Differentiated Instruction in Reading and Math

 

Differentiated Instruction in Early Childhood Settings: Reading and Math

 

 

 

 

 

 

 

 

 

 

 

What is differentiation?

  1. Differentiation is an approach to teaching that advocates active planning for student differences in classrooms (Dr. Katy Mezher).

  2. Differentiated instruction is an approach where by teachers adjust their curriculum and instruction to maximize the learning of all students (IRIS Module)

 

This can involve adjusting:

  • Content — The media and methods teachers use to impart and instruct skills, ideas and information

  • Processes — The exercises and practices students perform to better understand content

  • Products — The materials, such as tests and projects, students complete to demonstrate understanding

     

Steps to consider before implementing differentiation in your classroom:  

  1. Know your students and how they learn
  2. Assess your students and what they know
  3. Be flexible to adjust your assignments
  4. Question the strategies that are already in place
  5. Think about your approach to the curriculum

 

 

 

 

History

  1. One room school houses

    1. Teachers taught students of all different ages and abilities in one classroom

  2. Grading schools

    1. Developed when we assumed students could all learn the same thing at the same time because of age

  3. 1889- Preston Search

    1. He made it possible for students to learn at their own pace without grade repetition and failure

  4. 1912- Achievement tests Introduced

    1. These tests made people realize the differences students had were much greater than they thought because the data showed gaps in student abilities within grade levels

  5. Frederic Burk- the man who created work books

    1. He created a movement to make self instructed textbooks

  6. 1919- Burk’s ideas adapted in public school

    1. Burk’s ideas were about making sure that students could progress according to their abilities

  7. Project method

    1. Reverted back to the old ways of teaching not thinking about students individual abilities. They aimed their lessons at the average child.

  8. Ability grouping

    1. Reverted to the experiments of the 1890’s. The “slow learners” were given watered down activities while the “fast learners” were given “enriched” activities.

  9. IDEA 1975

    1. Congress passed the Individuals with Disabilities Education Act which ensured that students with disabilities had equal opportunities and access to public education.

  10. No Child Left Behind 2000

    1. Schools encouraged differentiated and skill based instruction.

 

 

Benefits (Research that supports Differentiation)

  1. Eliminates the “Big-Fish-Little-Pond Effect”

——

_DIRECTION 1:_
From the text on differentiated instruction, list each step to consider before bringing differentiation into a classroom.
_DIRECTION 2:_
Recast the records as a numbered list. Include everything from the first line of the records through the line holding "name author: Trin.", with both ends included and blank lines left out.

[Stored data entries]

——

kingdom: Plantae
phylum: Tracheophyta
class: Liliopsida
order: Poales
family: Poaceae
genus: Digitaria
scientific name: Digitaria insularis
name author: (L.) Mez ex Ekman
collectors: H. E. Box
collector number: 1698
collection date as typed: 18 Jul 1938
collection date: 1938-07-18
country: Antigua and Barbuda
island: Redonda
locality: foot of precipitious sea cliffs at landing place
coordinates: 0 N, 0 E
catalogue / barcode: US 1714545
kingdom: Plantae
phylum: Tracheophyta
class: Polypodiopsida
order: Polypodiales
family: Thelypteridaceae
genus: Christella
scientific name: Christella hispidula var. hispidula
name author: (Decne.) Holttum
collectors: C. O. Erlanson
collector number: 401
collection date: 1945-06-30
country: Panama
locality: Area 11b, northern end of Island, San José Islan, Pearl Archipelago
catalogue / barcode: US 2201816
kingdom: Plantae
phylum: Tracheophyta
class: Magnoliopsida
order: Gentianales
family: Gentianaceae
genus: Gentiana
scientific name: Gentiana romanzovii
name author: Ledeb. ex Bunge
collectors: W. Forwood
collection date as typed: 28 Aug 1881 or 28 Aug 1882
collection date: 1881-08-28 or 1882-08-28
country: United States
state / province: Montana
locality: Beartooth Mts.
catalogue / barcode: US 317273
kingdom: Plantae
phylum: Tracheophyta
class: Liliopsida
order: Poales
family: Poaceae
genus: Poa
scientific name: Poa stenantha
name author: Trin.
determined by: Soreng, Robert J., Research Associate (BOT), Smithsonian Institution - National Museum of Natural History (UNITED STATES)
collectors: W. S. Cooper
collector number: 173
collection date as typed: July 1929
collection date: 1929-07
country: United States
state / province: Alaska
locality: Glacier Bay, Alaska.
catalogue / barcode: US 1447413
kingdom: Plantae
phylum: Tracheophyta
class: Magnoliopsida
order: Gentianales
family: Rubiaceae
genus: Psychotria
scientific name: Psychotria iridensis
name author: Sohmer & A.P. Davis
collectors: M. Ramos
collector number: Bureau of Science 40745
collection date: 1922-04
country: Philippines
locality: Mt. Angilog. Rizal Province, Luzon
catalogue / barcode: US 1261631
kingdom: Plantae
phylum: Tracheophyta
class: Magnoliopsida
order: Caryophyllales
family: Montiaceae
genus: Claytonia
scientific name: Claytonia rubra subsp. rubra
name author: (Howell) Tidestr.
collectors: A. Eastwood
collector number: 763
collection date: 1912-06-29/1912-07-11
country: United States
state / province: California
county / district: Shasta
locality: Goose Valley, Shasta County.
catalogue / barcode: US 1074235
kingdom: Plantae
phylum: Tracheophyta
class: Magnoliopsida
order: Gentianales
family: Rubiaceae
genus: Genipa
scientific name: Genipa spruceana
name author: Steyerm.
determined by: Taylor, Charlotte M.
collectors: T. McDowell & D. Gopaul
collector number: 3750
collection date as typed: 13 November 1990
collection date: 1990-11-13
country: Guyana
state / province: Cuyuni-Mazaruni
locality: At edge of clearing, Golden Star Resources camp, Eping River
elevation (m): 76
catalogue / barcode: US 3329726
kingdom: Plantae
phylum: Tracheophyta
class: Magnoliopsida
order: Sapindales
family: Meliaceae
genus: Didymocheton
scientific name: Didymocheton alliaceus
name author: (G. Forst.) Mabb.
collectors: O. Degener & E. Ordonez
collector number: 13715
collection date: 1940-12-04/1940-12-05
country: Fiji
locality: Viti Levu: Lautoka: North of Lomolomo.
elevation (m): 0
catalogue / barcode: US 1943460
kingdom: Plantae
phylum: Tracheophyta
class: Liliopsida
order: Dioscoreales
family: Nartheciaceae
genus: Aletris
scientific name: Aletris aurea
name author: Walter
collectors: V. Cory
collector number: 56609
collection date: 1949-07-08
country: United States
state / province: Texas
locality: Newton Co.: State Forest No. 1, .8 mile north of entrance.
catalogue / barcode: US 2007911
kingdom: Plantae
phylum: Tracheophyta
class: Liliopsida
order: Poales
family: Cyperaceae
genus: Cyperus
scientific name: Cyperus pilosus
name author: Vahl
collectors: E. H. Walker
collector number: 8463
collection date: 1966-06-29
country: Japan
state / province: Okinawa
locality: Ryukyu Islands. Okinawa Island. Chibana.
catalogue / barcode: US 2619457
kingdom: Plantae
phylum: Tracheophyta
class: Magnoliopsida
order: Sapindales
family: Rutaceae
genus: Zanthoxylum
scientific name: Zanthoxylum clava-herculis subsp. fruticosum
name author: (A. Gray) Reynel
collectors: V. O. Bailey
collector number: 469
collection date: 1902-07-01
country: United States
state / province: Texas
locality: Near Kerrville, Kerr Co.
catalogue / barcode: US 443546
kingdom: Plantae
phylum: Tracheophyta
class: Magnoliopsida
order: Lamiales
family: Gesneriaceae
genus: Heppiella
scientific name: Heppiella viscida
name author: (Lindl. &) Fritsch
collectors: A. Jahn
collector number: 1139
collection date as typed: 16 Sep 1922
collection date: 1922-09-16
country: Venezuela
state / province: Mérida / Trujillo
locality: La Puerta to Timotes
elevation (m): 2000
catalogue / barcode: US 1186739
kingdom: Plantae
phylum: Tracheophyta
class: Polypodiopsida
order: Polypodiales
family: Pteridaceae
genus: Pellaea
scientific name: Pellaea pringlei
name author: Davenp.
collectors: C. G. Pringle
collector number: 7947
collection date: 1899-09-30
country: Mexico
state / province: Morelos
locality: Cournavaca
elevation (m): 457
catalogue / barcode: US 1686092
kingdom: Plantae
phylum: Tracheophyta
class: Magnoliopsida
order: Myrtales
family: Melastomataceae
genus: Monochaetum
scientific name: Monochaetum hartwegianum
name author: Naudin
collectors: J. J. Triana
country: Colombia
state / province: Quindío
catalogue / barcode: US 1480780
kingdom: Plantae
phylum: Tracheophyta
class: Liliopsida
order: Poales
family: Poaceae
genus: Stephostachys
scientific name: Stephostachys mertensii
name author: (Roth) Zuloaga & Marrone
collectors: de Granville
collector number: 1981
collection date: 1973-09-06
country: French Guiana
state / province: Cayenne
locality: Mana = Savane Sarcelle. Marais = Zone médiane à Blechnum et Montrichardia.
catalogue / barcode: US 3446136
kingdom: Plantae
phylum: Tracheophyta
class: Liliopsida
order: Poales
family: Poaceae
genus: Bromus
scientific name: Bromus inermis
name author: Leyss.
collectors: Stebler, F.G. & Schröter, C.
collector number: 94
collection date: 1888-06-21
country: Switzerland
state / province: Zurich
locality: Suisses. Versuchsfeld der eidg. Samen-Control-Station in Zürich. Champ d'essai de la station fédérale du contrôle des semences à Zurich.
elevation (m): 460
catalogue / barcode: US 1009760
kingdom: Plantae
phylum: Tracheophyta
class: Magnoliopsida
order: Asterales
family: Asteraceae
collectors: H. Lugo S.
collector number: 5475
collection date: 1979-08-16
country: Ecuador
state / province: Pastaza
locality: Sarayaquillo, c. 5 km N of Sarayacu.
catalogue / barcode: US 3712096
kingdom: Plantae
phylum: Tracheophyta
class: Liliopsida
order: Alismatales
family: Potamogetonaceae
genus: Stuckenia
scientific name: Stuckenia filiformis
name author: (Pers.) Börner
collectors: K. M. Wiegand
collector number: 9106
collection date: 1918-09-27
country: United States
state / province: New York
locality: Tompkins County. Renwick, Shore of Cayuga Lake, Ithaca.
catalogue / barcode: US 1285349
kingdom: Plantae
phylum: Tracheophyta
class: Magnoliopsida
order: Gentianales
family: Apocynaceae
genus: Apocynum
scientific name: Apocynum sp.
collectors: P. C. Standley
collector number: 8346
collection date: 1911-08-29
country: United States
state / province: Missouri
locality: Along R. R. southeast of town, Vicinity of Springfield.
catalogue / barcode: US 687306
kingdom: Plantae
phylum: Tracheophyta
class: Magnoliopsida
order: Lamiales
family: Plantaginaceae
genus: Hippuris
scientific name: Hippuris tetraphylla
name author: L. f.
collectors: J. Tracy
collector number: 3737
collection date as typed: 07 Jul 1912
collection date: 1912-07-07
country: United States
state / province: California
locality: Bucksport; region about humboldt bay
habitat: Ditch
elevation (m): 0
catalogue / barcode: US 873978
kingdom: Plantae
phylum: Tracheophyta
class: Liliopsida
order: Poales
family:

——

_COMPLETE RESPONSE 1:_
1. Know your students and how they learn
2. Assess your students and what they know
3. Be flexible to adjust your assignments
4. Question the strategies that are already in place
5. Think about your approach to the curriculum

_COMPLETE RESPONSE 2:_
1. kingdom: Plantae
2. phylum: Tracheophyta
3. class: Liliopsida
4. order: Poales
5. family: Poaceae
6. genus: Digitaria
7. scientific name: Digitaria insularis
8. name author: (L.) Mez ex Ekman
9. collectors: H. E. Box
10. collector number: 1698
11. collection date as typed: 18 Jul 1938
12. collection date: 1938-07-18
13. country: Antigua and Barbuda
14. island: Redonda
15. locality: foot of precipitious sea cliffs at landing place
16. coordinates: 0 N, 0 E
17. catalogue / barcode: US 1714545
18. kingdom: Plantae
19. phylum: Tracheophyta
20. class: Polypodiopsida
21. order: Polypodiales
22. family: Thelypteridaceae
23. genus: Christella
24. scientific name: Christella hispidula var. hispidula
25. name author: (Decne.) Holttum
26. collectors: C. O. Erlanson
27. collector number: 401
28. collection date: 1945-06-30
29. country: Panama
30. locality: Area 11b, northern end of Island, San José Islan, Pearl Archipelago
31. catalogue / barcode: US 2201816
32. kingdom: Plantae
33. phylum: Tracheophyta
34. class: Magnoliopsida
35. order: Gentianales
36. family: Gentianaceae
37. genus: Gentiana
38. scientific name: Gentiana romanzovii
39. name author: Ledeb. ex Bunge
40. collectors: W. Forwood
41. collection date as typed: 28 Aug 1881 or 28 Aug 1882
42. collection date: 1881-08-28 or 1882-08-28
43. country: United States
44. state / province: Montana
45. locality: Beartooth Mts.
46. catalogue / barcode: US 317273
47. kingdom: Plantae
48. phylum: Tracheophyta
49. class: Liliopsida
50. order: Poales
51. family: Poaceae
52. genus: Poa
53. scientific name: Poa stenantha
54. name author: Trin.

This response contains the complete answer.